And when Mark was able to talk, one of the first things he did was cry over his dog.

Bear was our family dog – but in reality, Bear was Mark’s dog.

Bear escaped from our yard.  Several times.  We blocked up what we thought was his method of escaping but he got out anyhow.

That was 6pm last night, and we haven’t seen him since.

My heart is breaking because I lost my dog.   I miss my dog.  I wish he was home.

He is the coolest dog – he can get his tail on command… and he DOES get it.

He’s loving and sweet and friendly and happy.

I miss him.

I want him home.

Mark and Bear

Bear

Filters and Work

My filter is gone.  I don’t know where it went to – I had gotten pretty good at managing it.

Oh don’t get me wrong – my filter broke after Mark died, but I have been very carefully putting it back together since going back to work.
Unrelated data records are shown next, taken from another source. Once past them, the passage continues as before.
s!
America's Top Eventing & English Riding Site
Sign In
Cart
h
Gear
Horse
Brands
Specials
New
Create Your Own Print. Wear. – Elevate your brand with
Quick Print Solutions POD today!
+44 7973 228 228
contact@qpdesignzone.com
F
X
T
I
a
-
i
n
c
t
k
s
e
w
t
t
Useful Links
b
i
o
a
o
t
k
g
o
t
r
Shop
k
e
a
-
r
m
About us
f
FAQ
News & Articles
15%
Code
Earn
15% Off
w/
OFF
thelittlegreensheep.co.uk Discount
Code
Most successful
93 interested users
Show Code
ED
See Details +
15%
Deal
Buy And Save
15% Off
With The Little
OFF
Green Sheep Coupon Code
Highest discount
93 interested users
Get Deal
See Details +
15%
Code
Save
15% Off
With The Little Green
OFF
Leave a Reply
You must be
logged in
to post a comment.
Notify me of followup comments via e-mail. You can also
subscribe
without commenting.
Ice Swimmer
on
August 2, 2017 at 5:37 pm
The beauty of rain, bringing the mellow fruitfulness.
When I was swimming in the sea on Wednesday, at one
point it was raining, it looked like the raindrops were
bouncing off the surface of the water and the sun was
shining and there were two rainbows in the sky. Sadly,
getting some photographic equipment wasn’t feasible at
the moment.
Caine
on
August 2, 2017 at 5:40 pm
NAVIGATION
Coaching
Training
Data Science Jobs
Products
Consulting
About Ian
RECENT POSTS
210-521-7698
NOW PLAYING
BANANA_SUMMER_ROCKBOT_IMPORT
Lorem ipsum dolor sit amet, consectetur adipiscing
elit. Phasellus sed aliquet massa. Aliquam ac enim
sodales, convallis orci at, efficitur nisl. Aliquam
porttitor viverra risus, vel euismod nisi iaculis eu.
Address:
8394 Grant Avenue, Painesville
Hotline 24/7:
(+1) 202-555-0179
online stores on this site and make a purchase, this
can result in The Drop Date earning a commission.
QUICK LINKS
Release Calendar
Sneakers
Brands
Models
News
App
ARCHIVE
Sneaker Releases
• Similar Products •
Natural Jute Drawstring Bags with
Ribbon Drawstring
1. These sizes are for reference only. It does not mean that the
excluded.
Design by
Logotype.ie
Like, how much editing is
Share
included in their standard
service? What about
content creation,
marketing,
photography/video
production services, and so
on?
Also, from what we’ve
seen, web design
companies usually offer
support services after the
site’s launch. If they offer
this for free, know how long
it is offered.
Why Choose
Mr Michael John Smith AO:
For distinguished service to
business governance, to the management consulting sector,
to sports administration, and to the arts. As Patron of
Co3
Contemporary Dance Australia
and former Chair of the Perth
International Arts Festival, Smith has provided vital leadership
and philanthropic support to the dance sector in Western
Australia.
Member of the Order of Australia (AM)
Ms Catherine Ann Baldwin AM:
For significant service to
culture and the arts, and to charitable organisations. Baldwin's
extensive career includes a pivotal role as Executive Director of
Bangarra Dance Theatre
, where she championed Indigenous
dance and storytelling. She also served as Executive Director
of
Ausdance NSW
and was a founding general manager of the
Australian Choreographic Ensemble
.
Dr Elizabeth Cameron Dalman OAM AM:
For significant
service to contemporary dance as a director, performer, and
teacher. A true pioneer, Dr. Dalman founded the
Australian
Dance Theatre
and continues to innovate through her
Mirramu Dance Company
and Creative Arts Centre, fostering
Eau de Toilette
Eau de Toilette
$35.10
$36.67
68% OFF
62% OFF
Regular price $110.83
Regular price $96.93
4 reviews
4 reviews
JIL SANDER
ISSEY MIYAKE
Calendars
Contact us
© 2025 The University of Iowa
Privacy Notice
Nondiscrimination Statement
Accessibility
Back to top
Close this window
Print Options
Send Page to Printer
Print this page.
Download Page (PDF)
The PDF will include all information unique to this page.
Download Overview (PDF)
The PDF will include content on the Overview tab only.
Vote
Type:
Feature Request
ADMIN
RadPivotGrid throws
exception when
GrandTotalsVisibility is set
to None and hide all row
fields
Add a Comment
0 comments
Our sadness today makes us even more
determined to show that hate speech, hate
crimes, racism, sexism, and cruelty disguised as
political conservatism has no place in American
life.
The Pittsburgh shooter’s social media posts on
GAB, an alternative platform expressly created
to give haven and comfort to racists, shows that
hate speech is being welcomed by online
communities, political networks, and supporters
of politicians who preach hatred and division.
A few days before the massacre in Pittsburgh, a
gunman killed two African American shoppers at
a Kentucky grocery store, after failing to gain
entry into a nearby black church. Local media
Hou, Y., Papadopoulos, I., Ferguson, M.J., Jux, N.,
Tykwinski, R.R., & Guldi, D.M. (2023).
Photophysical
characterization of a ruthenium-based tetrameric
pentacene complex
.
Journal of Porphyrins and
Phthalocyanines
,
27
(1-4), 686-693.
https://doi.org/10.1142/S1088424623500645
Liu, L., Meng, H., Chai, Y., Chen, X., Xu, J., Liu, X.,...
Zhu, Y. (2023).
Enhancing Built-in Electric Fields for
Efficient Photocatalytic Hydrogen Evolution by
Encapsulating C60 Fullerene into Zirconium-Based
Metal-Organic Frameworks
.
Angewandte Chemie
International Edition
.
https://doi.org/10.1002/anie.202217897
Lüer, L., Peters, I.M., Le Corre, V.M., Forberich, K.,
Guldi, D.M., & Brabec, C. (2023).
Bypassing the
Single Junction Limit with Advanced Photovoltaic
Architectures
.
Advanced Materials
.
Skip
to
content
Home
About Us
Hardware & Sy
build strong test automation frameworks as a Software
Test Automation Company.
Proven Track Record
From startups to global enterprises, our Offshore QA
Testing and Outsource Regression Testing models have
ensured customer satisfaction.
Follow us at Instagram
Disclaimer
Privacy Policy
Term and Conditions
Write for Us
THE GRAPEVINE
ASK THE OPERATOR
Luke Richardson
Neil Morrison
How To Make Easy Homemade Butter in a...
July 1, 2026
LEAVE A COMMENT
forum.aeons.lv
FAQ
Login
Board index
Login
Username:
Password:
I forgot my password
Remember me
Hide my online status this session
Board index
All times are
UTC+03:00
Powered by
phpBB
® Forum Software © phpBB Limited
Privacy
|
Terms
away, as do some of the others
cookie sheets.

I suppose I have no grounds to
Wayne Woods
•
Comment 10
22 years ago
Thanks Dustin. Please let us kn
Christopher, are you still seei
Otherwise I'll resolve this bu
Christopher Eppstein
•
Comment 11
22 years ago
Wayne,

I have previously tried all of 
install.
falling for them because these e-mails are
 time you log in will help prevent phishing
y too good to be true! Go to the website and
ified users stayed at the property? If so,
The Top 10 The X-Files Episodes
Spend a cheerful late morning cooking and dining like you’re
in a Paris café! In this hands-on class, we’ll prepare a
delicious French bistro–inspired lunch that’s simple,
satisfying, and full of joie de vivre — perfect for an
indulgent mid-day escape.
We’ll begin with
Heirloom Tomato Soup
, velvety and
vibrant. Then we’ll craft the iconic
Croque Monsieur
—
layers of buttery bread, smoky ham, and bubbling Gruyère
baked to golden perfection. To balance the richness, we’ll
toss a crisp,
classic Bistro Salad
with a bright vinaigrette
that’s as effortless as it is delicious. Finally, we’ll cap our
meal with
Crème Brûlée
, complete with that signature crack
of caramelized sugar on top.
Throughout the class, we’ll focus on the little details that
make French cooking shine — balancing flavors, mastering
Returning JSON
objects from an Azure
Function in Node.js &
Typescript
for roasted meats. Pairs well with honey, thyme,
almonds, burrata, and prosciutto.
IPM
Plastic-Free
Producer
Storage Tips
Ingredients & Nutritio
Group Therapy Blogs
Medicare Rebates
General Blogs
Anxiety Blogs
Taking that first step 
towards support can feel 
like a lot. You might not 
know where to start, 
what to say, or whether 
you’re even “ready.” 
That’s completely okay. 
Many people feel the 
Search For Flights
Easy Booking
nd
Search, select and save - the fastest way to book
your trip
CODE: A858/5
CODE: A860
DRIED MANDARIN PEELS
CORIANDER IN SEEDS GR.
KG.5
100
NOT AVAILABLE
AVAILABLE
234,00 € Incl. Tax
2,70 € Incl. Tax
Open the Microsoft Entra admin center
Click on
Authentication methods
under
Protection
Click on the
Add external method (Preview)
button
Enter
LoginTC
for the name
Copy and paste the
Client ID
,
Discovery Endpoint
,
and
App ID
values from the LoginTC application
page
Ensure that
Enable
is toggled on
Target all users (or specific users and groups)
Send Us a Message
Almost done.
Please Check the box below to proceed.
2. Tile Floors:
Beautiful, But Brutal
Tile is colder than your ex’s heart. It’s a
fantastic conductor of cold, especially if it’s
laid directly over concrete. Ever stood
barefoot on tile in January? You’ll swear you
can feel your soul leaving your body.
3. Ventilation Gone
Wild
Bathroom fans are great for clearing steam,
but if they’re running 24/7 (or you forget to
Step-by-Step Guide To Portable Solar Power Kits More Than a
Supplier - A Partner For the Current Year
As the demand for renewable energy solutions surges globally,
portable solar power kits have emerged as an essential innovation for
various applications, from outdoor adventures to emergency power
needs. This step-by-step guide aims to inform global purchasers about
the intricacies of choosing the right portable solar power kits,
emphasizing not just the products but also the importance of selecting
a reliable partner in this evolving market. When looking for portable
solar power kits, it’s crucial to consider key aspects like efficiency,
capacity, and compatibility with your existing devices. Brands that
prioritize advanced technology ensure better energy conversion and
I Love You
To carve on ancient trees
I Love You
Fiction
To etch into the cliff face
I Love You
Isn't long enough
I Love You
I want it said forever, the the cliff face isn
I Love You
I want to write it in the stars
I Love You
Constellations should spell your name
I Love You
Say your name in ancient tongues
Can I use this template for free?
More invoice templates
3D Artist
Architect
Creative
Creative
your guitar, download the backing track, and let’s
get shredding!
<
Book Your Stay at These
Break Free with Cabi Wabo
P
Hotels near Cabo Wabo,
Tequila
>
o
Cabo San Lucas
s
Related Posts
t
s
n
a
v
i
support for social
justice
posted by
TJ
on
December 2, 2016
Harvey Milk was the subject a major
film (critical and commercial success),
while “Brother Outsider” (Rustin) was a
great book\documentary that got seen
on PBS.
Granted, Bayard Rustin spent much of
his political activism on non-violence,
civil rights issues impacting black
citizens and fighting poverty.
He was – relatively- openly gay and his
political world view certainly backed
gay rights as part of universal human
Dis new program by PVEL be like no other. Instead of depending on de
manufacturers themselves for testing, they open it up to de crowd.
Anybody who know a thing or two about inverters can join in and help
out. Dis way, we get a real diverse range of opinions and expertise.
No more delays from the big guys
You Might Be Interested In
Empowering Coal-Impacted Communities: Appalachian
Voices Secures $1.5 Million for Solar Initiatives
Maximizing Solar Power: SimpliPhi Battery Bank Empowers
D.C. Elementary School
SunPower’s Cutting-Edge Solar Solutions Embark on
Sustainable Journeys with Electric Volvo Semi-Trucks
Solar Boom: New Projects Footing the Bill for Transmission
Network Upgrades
Apparently it’s malfunctioning again.

I have been snappish at home.  I have been overly emotional, somewhat cranky and generally, not myself.

Stress?  Grief?

I’m not sure.   What I am sure of is that my filter is gone and unless I keep my mouth shut (thankfully that never broke!!) I am prone to saying  things that are not necessarily appropriate.

This is causing stress at home.   This could cause stress at work.

Today’s situation is that a co-worker is having massive computer issues.  She has IT working on it.

IT called.  Twice.  The second time, they just needed some information.

The  co-worker is in a webinar, with her door closed.   I tap gently on her door, not wanting to *disturb* but wanting to get the answer to the question IT had.

Two OTHER co-workers jump in “SHE’s in a WEBINAR”  Yes, I know, I replied.  IT is on the line and they need information. “THEY’VE already called and were told she’ll CALL BACK”

FINE.

YOU deal with it.  One of YOU TWO can handle the situation.

And I walked back to my desk.

The first co-worker popped her head out – I told her what IT needed and she dealt with it.

But the reality is – my filter was gone at that moment and if she HADN’T popped her head out, I don’t know what else would have come out of my mouth.